Daftar Tugas:
a: Jawab pertanyaan berikut berdasarkan teks tentang kritik musik di bawah ini, dengan menandai jawaban sesuai nomornya:
(i) Media arus utama mana saja yang disebut sebagai contoh?
(ii) Menurut penulis, apa penyebab tulisan kritik musik jarang dijumpai di media arus utama?
(iii) Dua hal apa yang disebut terjadi di satu sisi sebagai dampak kondisi ini?
b: Apakah setiap pernyataan berikut sesuai dengan teks tentang kritik musik di bawah ini? Jawab ya atau tidak, lalu kutip kata-kata teks yang menentukannya.
(i) Kompas dan Tempo disebut sebagai media arus utama yang sudah mapan.
(ii) Menulis tulisan kritik sejumlah 1000 kata dianggap lebih mudah daripada menulis cuitan di Twitter.
(iii) Kondisi yang dibahas hanya memiliki sisi negatif.

Kutipan Teks:
•••••
Lalu apa kabar dengan kritik musik? Ini akan nyambung dengan kalimat ketiga yang saya sebutkan di atas: “band ini jelek.” Dewasa ini tulisan kritik musik jarang dijumpai di media-media arus utama yang sudah mapan (baca: tua) seperti Kompas dan Tempo. Kenapa hal ini bisa terjadi? Menurut saya ini terjadi karena lanskap media memang sudah berbeda. Di era kiwari, menulis cuitan di Twitter atau postingan di Instagram dianggap lebih mudah dan praktis ketimbang menulis misalnya tulisan kritik sejumlah 1000 kata, lalu mengirimkannya ke media. Seburuk apapun cuitan itu seperti cuma sekadar bilang “band ini jelek” tanpa menjelaskan lebih panjang kenapa band tersebut jelek, banyak orang yang merasa lebih nyaman menulis “kritik musik” di media sosial ketimbang menulis esai yang lebih lengkap dan komprehensif misalnya lalu mengirimkannya ke media massa.

Tulisan kritik musik jarang dijumpai di media-media arus utama yang sudah mapan. Menurut saya ini terjadi karena lanskap media memang sudah berbeda

Kondisi ini ada sisi positif dan negatifnya. Di satu sisi, terjadi demokratisasi dan desentralisasi. Artinya semua orang bisa menjadi kritikus musik lalu bebas menyampaikan pendapatnya di Twitter atau media sosial lainnya. Tidak dapat dimungkiri media sosial telah menjadi ruang demokrasi baru yang menjadikan semua orang bisa mengatakan apa pun yang mereka suka. Namun, di sisi lain ini jadi masalah juga karena kalau kita bicara kritik musik tadi, apakah makian “band ini jelek” di Twitter itu, yang tidak memiliki pisau bedah seperti analisis bentuk musik atau kajian organologi atau pembedahan semantik sebuah lirik, bisa disebut sebagai kritik musik?
•••••
Data Mentah:
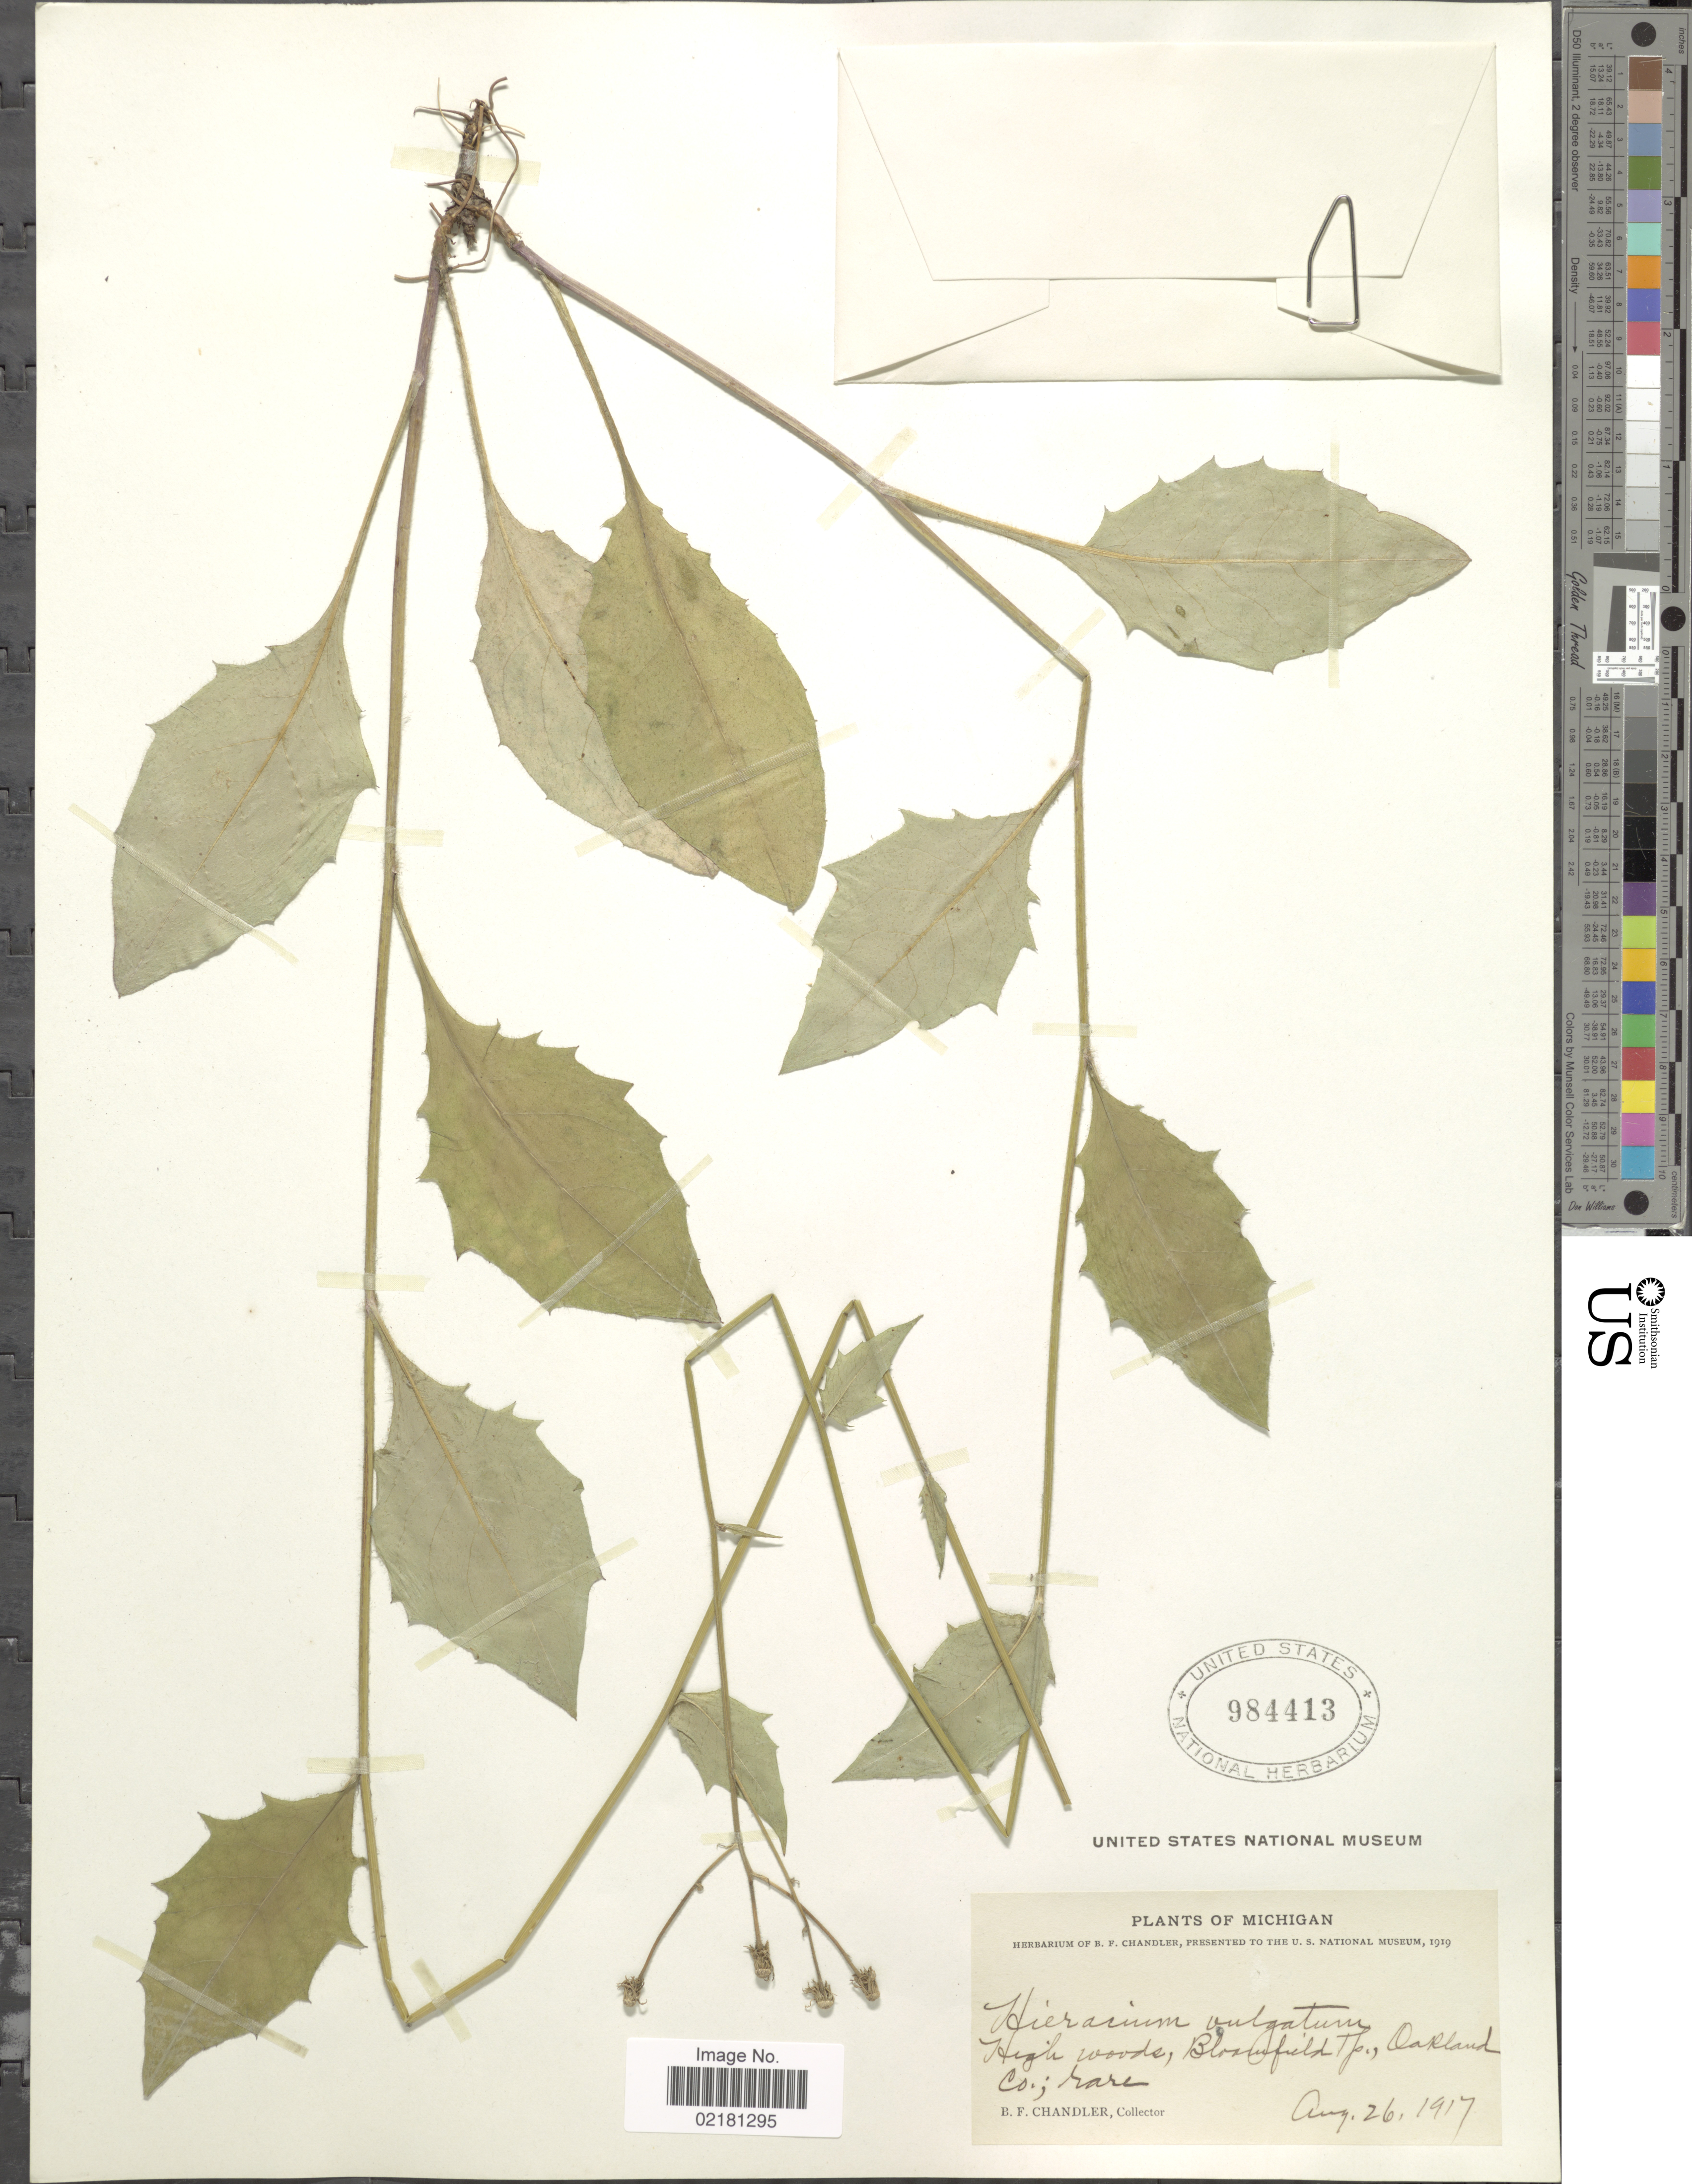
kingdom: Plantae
•••••
Jawaban Berurutan:
a:
(i) Kompas dan Tempo.
(ii) Lanskap media memang sudah berbeda.
(iii) Demokratisasi dan desentralisasi.

b:
(i) Ya: "media-media arus utama yang sudah mapan (baca: tua) seperti Kompas dan Tempo"
(ii) Tidak: "menulis cuitan di Twitter atau postingan di Instagram dianggap lebih mudah dan praktis ketimbang menulis misalnya tulisan kritik sejumlah 1000 kata"
(iii) Tidak: "Kondisi ini ada sisi positif dan negatifnya."